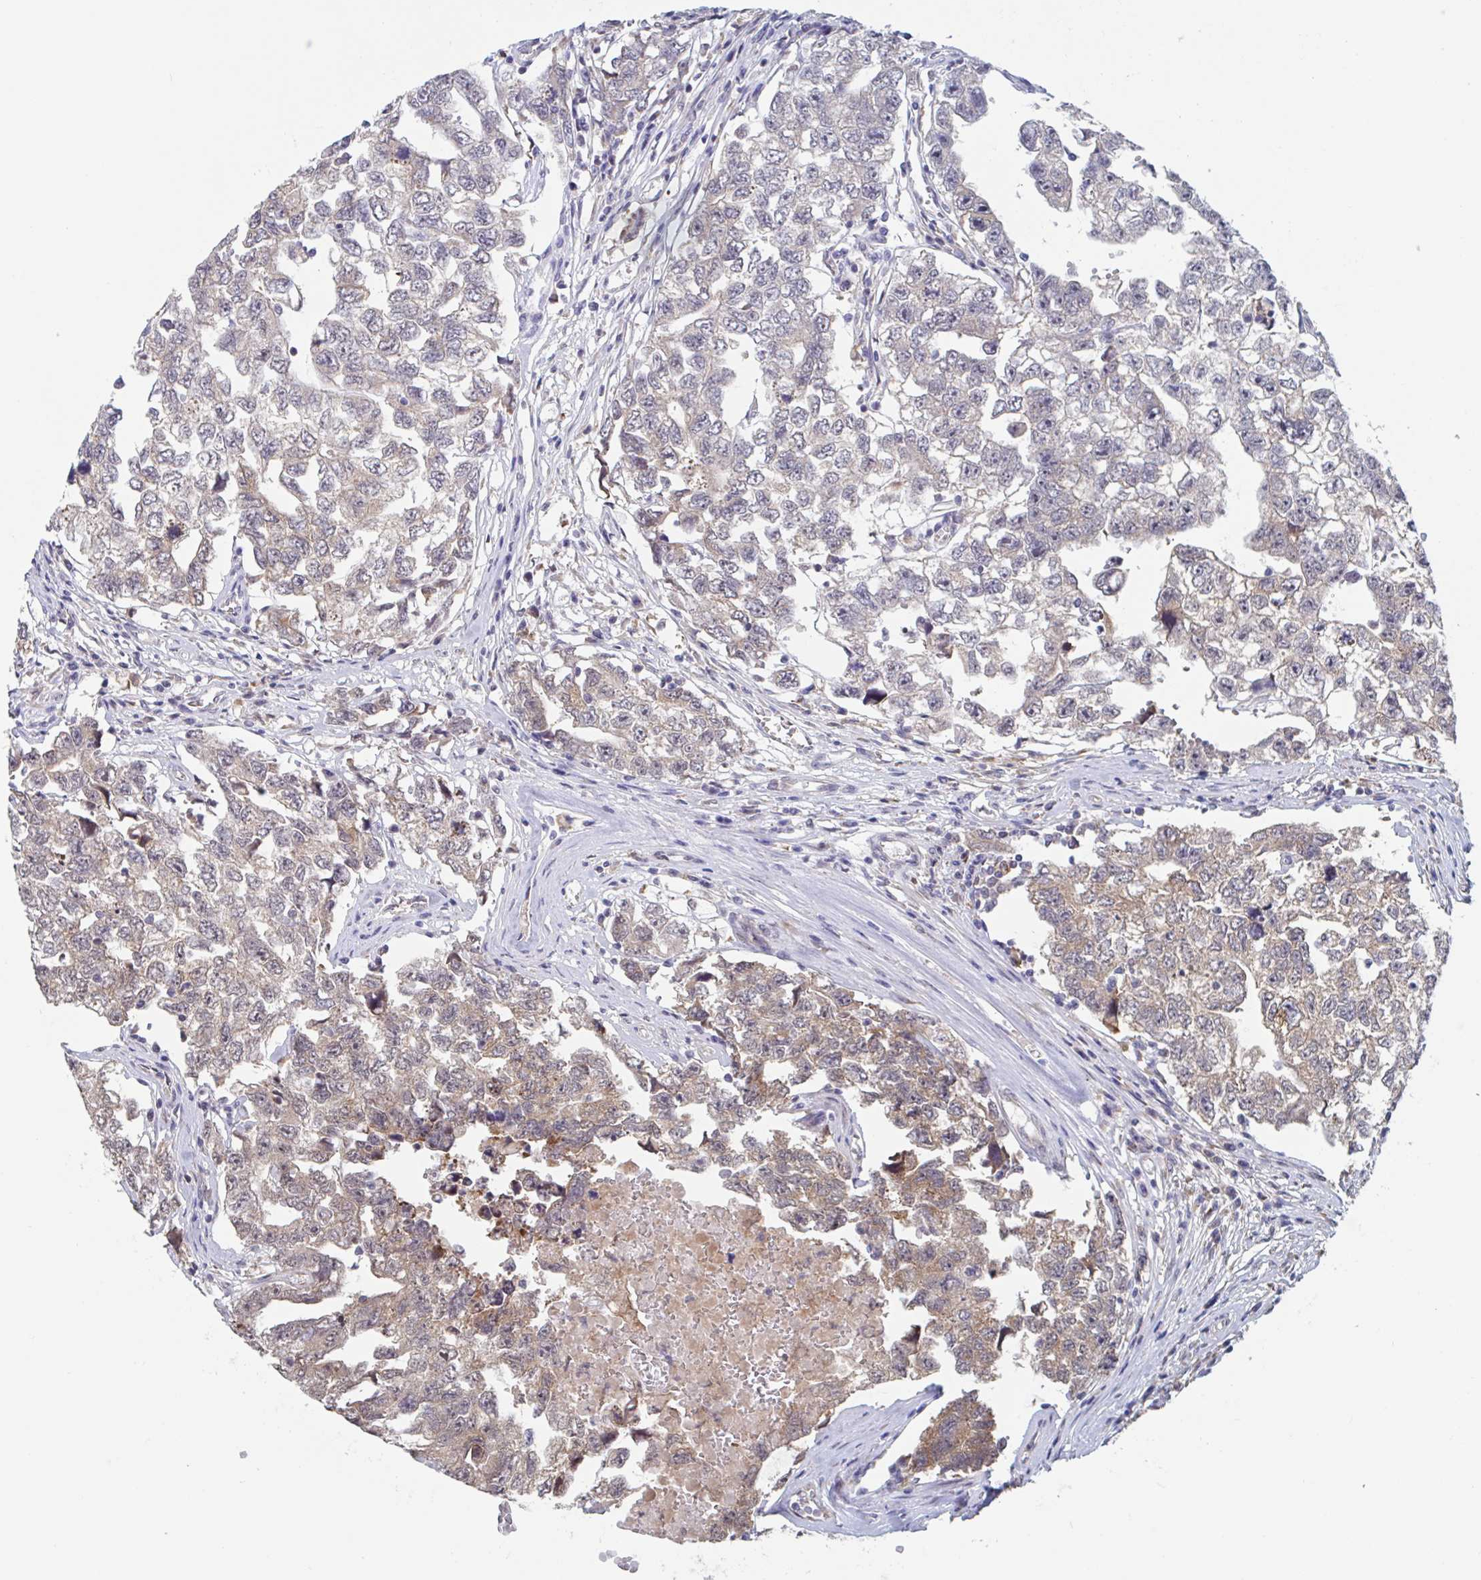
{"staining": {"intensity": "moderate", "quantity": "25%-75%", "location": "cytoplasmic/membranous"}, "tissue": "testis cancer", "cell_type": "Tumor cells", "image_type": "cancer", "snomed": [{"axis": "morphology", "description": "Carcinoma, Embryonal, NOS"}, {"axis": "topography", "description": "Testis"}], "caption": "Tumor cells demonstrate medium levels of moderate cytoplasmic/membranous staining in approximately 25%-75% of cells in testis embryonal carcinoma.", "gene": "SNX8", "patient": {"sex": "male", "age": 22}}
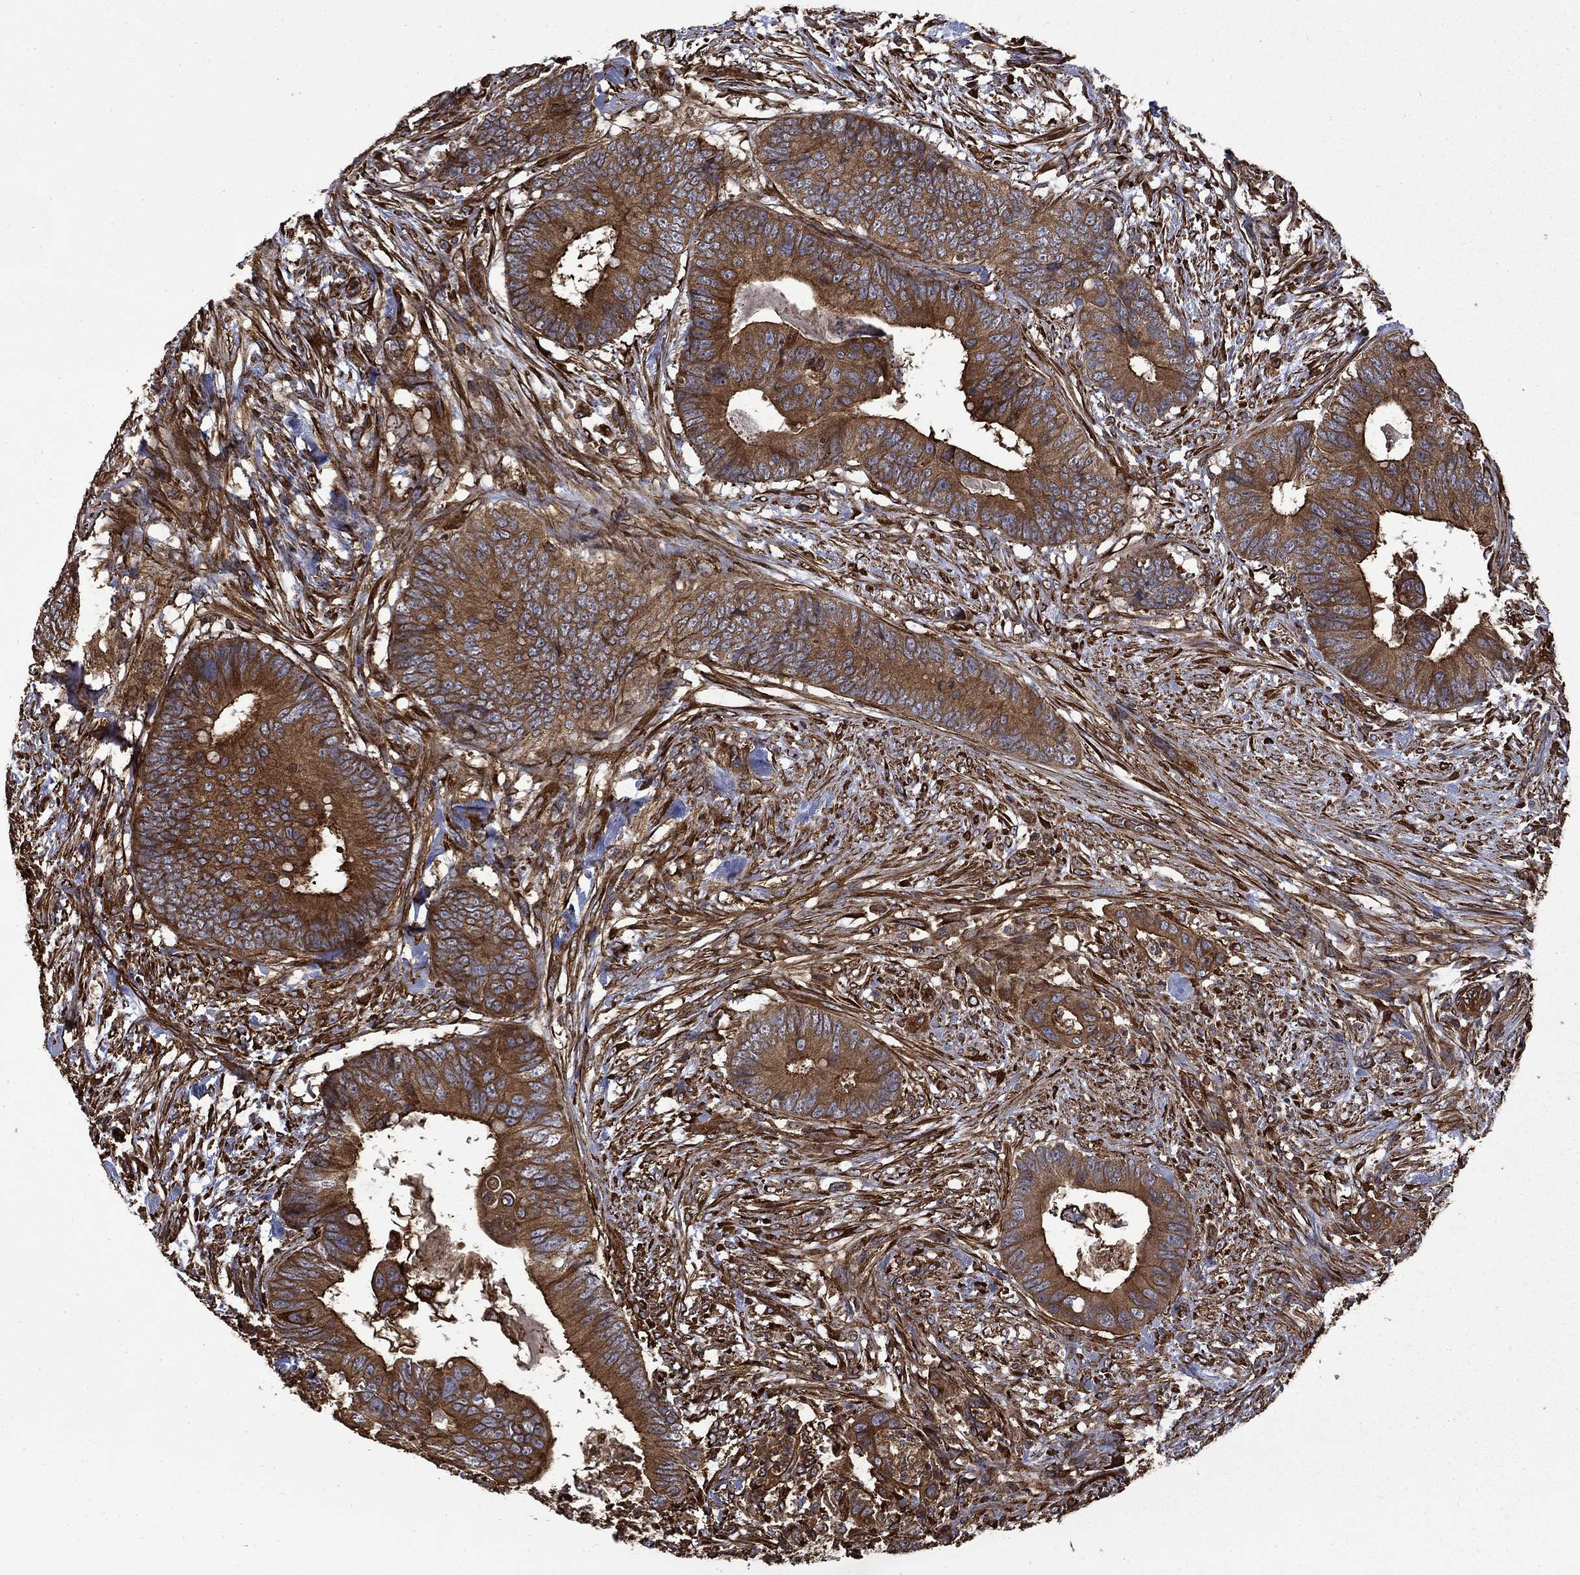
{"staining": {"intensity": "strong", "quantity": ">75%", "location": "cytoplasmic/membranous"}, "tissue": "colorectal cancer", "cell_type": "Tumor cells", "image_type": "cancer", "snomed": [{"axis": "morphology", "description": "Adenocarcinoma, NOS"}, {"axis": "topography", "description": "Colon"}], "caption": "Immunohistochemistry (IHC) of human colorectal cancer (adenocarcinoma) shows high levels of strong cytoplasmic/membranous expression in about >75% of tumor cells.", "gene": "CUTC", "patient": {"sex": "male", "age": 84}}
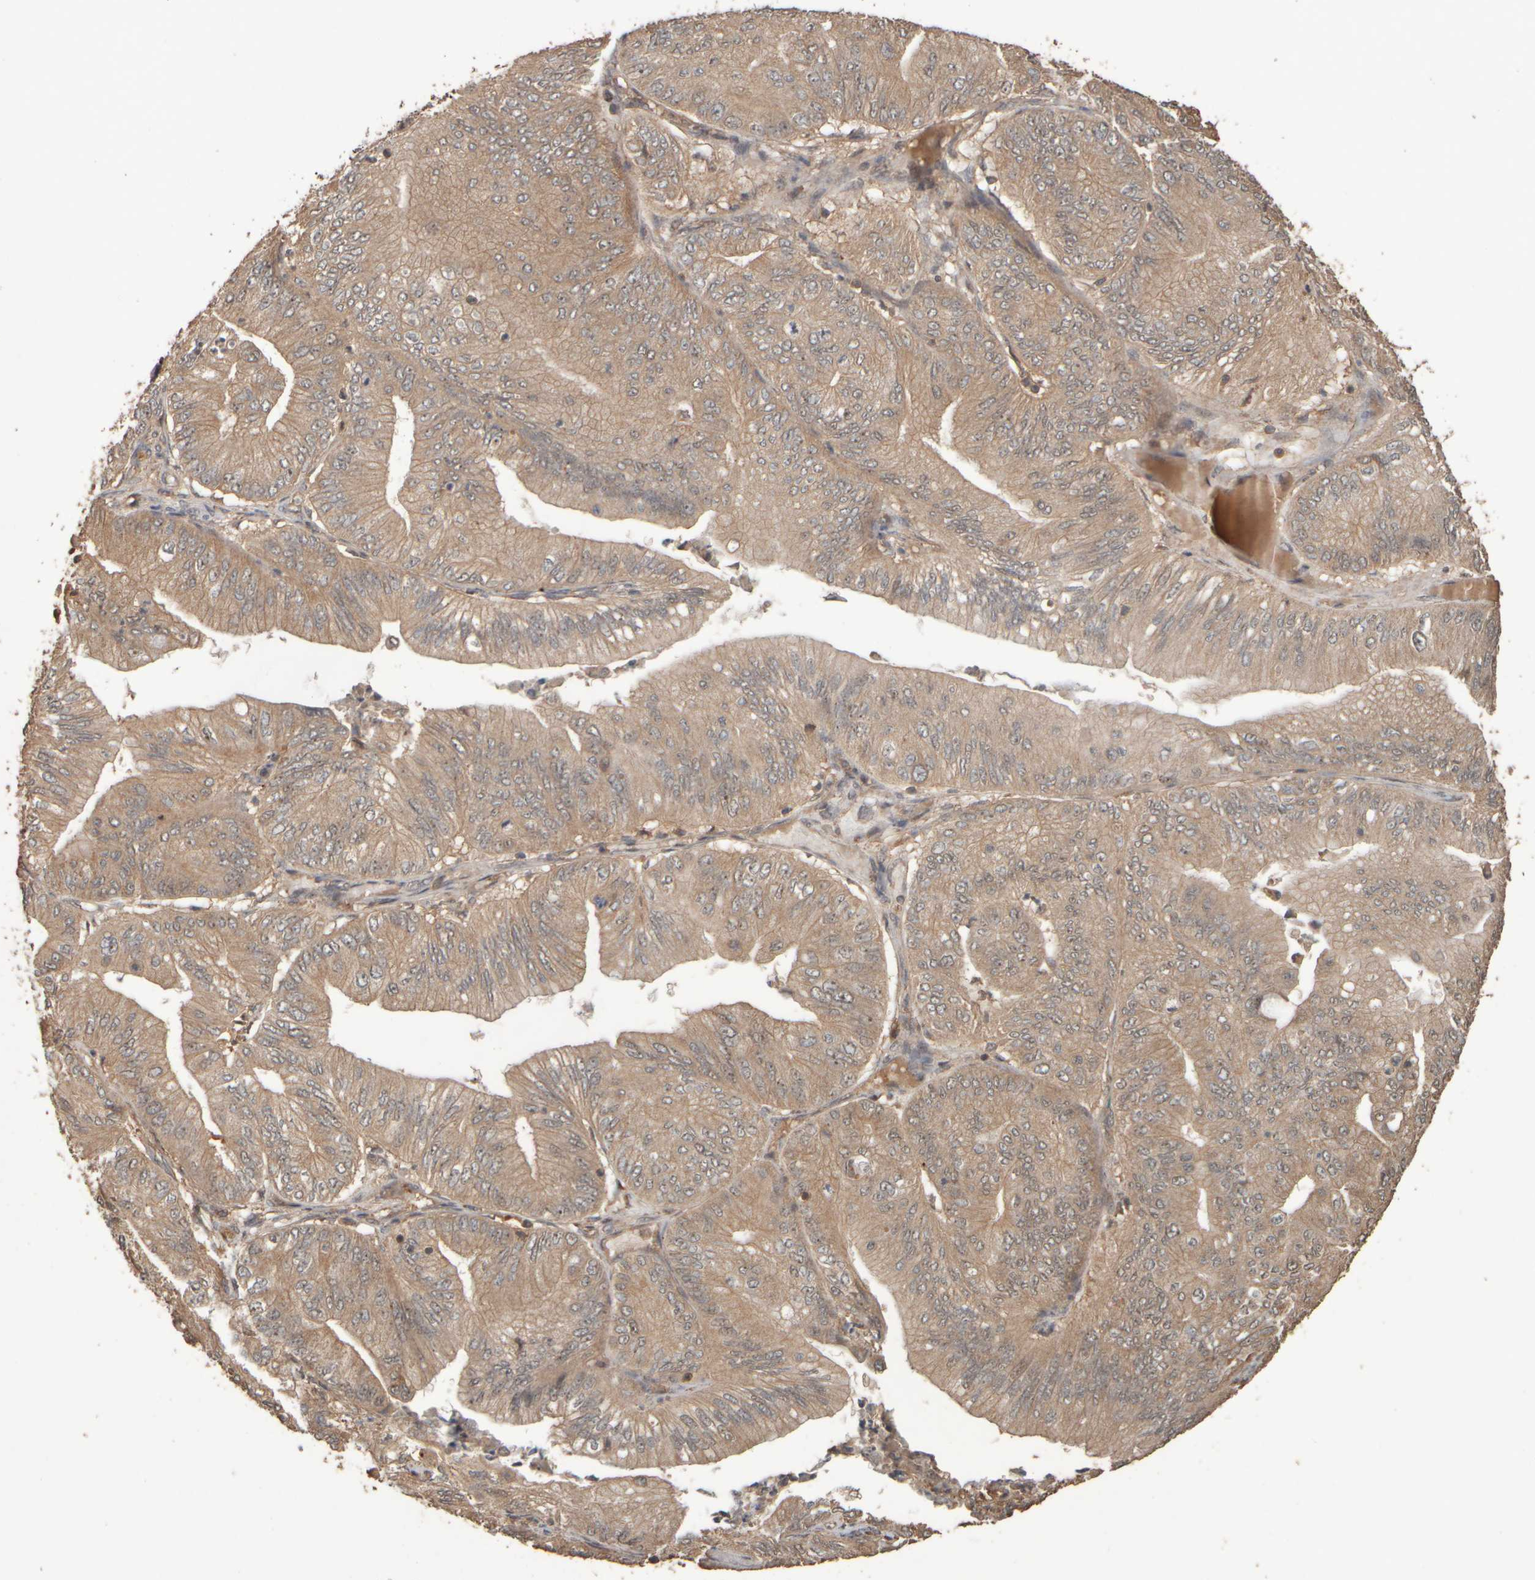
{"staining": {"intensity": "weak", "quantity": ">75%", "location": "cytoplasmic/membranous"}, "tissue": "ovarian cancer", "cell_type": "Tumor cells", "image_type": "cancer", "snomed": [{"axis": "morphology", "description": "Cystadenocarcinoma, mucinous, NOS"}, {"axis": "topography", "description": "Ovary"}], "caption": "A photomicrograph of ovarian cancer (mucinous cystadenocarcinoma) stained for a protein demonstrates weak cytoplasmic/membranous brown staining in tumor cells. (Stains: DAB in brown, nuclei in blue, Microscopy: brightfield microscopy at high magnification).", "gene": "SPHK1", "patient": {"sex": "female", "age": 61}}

[Activity]: This task calls for an exact copy of the data above, without pictures.

[Reply]:
{"staining": {"intensity": "moderate", "quantity": "25%-75%", "location": "cytoplasmic/membranous"}, "tissue": "testis cancer", "cell_type": "Tumor cells", "image_type": "cancer", "snomed": [{"axis": "morphology", "description": "Carcinoma, Embryonal, NOS"}, {"axis": "topography", "description": "Testis"}], "caption": "Tumor cells demonstrate medium levels of moderate cytoplasmic/membranous staining in approximately 25%-75% of cells in testis embryonal carcinoma.", "gene": "SNX8", "patient": {"sex": "male", "age": 22}}
{"staining": {"intensity": "strong", "quantity": ">75%", "location": "cytoplasmic/membranous"}, "tissue": "colorectal cancer", "cell_type": "Tumor cells", "image_type": "cancer", "snomed": [{"axis": "morphology", "description": "Adenocarcinoma, NOS"}, {"axis": "topography", "description": "Colon"}], "caption": "Immunohistochemistry (IHC) of human colorectal cancer (adenocarcinoma) shows high levels of strong cytoplasmic/membranous expression in about >75% of tumor cells.", "gene": "CUTC", "patient": {"sex": "male", "age": 84}}
{"staining": {"intensity": "weak", "quantity": ">75%", "location": "cytoplasmic/membranous"}, "tissue": "ovarian cancer", "cell_type": "Tumor cells", "image_type": "cancer", "snomed": [{"axis": "morphology", "description": "Cystadenocarcinoma, mucinous, NOS"}, {"axis": "topography", "description": "Ovary"}], "caption": "A photomicrograph of ovarian cancer (mucinous cystadenocarcinoma) stained for a protein demonstrates weak cytoplasmic/membranous brown staining in tumor cells. (Stains: DAB in brown, nuclei in blue, Microscopy: brightfield microscopy at high magnification).", "gene": "SPHK1", "patient": {"sex": "female", "age": 61}}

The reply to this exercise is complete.